> _PROMPT_
Keep each line of the material that includes "process", and leave out the rest.

> _DATA FOR THIS EXERCISE_

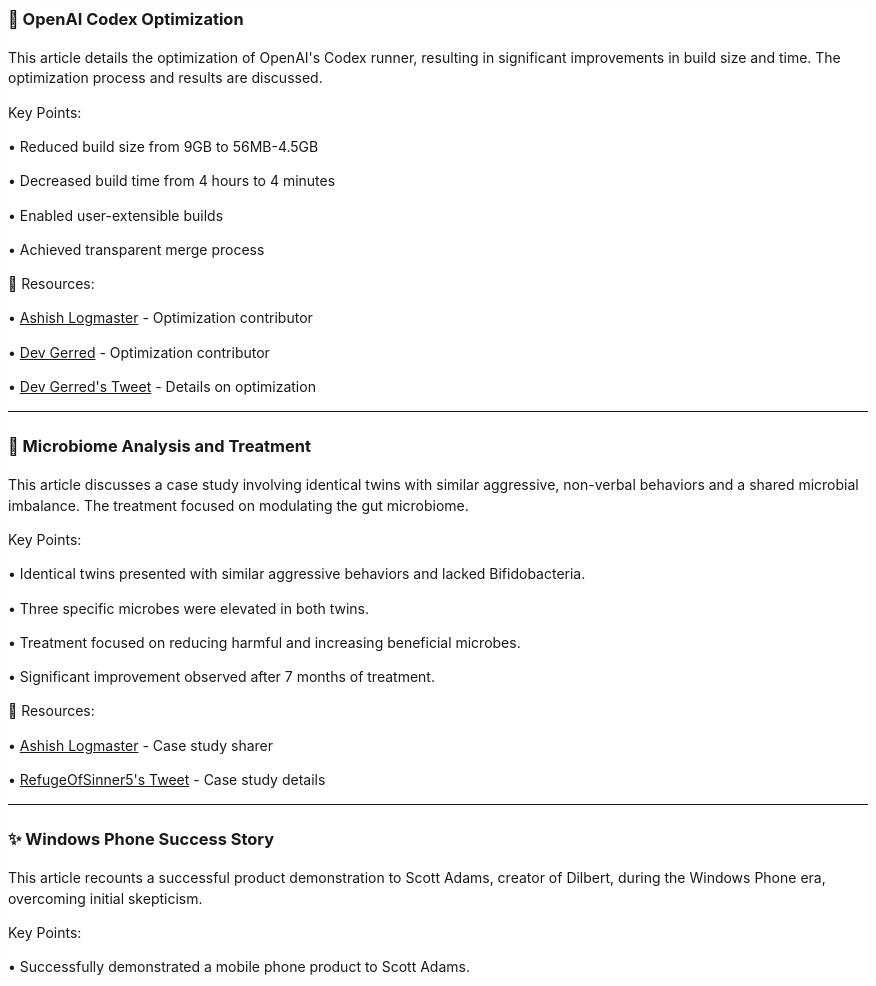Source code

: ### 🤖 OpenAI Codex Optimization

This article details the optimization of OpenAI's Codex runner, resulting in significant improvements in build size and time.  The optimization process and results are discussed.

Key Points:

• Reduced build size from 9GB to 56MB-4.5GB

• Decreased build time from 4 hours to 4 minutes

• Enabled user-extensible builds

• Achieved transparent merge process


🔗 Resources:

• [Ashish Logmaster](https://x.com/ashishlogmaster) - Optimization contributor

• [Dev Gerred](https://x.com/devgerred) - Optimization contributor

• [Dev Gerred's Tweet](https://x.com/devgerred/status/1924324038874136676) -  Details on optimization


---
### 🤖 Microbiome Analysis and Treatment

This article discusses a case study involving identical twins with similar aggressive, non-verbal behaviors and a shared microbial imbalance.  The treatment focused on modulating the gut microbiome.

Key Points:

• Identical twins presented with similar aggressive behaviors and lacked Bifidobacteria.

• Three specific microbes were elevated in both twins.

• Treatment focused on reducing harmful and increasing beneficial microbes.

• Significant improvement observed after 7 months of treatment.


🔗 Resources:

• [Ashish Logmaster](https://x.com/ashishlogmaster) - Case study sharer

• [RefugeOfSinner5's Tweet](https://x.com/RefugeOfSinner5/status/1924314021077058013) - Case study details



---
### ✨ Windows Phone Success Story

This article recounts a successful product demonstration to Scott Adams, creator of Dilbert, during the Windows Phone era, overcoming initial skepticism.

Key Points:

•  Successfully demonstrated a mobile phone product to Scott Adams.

---

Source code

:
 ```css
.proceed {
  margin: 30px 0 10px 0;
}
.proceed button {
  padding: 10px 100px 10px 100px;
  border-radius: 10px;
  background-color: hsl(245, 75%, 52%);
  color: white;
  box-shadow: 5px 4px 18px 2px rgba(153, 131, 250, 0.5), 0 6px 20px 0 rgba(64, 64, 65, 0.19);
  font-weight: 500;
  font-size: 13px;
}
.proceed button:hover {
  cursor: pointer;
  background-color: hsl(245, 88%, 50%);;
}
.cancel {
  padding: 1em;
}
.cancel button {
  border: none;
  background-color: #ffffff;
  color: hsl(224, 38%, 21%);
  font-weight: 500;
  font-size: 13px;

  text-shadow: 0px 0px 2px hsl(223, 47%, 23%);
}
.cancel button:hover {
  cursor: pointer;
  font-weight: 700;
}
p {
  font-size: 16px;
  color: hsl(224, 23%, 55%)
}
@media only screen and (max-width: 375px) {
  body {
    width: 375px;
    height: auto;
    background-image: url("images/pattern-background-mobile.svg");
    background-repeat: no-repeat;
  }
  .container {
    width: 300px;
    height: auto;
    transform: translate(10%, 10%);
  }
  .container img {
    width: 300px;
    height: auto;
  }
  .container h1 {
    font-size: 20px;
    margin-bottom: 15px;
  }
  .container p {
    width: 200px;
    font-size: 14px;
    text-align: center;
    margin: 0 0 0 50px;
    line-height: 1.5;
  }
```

> _SOLUTION TO THIS PROBLEM_
This article details the optimization of OpenAI's Codex runner, resulting in significant improvements in build size and time.  The optimization process and results are discussed.
• Achieved transparent merge process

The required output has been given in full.